Sacramento Electronic Music Festival 2012
Day 1: Thursday, May 3, 2012
Friday, May 4 was the official Northern California monthly installment for the alt-electronica club night Low End Theory in San Francisco, but an unofficial preview tested the booming systems of Harlow’s on Thursday, May 3 for the opening of the Sacramento Electronic Music Festival. Lorn, Dibia$e, Jonwayne and DJ Nobody are proven low end theorists, earning their stripes at the Los Angeles weekly event held at The Airliner. The four beat masters sent heady vibrations through onlookers’ sternums and the venue’s foundation, but like every year at the SEMF, local electronica talent is in grandiose display.
It felt as though we were on the move at the third annual SEMF. The round robin of sets in Harlow’s, upstairs at MoMo’s, and DJ sets on the patio had me hesitant to settle in. Decisions had to be made, compromises even, but the careful selection of performers this year almost guaranteed no disappointing sets. Whatever room you occupied was the place to be at the SEMF.

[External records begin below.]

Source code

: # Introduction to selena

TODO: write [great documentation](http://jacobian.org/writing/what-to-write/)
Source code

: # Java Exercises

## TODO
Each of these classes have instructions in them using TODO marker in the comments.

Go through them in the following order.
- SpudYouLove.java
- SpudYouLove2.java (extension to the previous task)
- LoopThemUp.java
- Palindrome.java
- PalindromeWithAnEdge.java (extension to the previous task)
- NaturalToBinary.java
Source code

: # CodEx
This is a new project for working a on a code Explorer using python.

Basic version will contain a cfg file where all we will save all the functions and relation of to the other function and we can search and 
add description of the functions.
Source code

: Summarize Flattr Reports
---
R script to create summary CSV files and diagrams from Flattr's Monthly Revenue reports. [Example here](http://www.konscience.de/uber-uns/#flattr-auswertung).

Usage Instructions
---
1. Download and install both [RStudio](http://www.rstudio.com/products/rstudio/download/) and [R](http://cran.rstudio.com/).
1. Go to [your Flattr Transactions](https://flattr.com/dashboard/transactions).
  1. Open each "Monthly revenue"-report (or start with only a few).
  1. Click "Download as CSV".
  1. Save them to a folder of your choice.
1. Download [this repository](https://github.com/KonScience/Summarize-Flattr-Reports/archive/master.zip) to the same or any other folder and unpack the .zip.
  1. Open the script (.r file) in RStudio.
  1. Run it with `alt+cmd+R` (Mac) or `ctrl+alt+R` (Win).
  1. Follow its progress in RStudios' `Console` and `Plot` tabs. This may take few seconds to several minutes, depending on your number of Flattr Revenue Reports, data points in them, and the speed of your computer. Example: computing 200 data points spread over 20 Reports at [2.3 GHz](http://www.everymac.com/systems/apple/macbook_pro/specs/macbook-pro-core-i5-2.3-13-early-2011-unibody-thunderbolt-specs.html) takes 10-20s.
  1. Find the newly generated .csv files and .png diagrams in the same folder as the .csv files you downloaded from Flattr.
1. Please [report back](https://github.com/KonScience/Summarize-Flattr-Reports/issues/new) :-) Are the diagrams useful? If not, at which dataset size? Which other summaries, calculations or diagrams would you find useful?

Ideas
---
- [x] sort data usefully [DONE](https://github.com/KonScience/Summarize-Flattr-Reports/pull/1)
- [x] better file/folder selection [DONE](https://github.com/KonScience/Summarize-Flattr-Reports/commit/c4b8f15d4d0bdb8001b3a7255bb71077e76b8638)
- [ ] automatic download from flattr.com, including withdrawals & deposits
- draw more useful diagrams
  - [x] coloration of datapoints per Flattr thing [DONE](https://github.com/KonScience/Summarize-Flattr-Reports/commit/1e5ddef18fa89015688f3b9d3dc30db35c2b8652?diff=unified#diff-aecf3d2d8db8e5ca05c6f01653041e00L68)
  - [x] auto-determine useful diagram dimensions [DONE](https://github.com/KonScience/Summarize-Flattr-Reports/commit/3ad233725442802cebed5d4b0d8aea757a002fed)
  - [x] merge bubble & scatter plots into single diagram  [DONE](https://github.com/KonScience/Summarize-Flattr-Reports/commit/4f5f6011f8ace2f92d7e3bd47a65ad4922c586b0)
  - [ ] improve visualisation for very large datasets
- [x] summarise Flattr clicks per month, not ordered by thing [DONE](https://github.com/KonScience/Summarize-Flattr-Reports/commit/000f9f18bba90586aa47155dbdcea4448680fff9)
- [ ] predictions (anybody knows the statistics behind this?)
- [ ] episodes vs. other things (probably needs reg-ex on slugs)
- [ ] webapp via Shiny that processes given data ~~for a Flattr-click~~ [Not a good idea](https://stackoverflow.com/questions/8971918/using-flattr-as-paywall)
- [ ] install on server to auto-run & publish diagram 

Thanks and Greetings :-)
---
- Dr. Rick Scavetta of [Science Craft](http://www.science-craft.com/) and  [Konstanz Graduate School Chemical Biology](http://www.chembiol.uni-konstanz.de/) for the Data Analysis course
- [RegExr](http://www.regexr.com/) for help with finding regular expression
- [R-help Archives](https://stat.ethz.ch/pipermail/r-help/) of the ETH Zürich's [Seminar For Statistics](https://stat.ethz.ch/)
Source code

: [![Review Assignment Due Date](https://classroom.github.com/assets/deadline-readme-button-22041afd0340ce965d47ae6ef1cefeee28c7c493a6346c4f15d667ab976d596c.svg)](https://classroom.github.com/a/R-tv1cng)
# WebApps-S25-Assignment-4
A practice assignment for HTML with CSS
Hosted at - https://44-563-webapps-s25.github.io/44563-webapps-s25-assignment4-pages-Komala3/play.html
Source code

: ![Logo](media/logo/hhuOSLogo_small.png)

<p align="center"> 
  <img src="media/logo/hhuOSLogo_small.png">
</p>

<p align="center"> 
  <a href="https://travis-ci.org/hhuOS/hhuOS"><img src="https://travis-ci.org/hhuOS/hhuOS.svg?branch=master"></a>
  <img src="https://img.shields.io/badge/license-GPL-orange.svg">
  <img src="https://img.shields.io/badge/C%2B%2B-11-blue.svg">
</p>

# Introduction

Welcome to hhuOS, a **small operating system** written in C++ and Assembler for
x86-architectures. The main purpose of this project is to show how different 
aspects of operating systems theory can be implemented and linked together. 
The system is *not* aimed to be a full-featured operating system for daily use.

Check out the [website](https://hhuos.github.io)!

Jonwayne took the stage for Dibia$e’s set, to streamline raps, while Dibia$e played selector, mutating his beats with glitch takes, warping from track to track without throwing off his rapping amigo in flip-flops. The set bled into Jonwayne’s slot, as he returned the mic to the stand, plugged in his beat machine and rattled the walls with menacing cuts that blended Southern trap rap bravado like Rick Ross’ proclaiming, “I’m treated like a king when I’m dining,” with boss level 8-bit beats and the baritone keys of a grand piano.
The Low Enders are the genuine article, but I found great pleasure in the discoveries, particularly Satellites. The presence of the wooden Pandora’s Box known as the Monome was a rare sight to behold, since I can only think of two other beat makers (Daedalus and Galapagoose) who are masters of its magical properties. He’s impossible to Google, so I still know jack shit about him. But Satellites’ push-button magic set an introductory tone for the L.A. vibes that followed.
Local performers like Paper Pistols, Doom Bird and Dusty Brown instilled the 916 pride in our festival. My hope is that the out-of-towners lurked around for the Dusty Brown set and that word will spread regarding our secret weapon. Dusty Brown opened with the unveiling of two new songs before delivering cuts from his concise and captivating This City Is Killing Me EP, which is destined to be a local classic. Opening with unfamiliar material reeled me in. It’s a dangerous move, but the group is justified in its confidence in their new music. I’m more than ready for a new Dusty Brown album.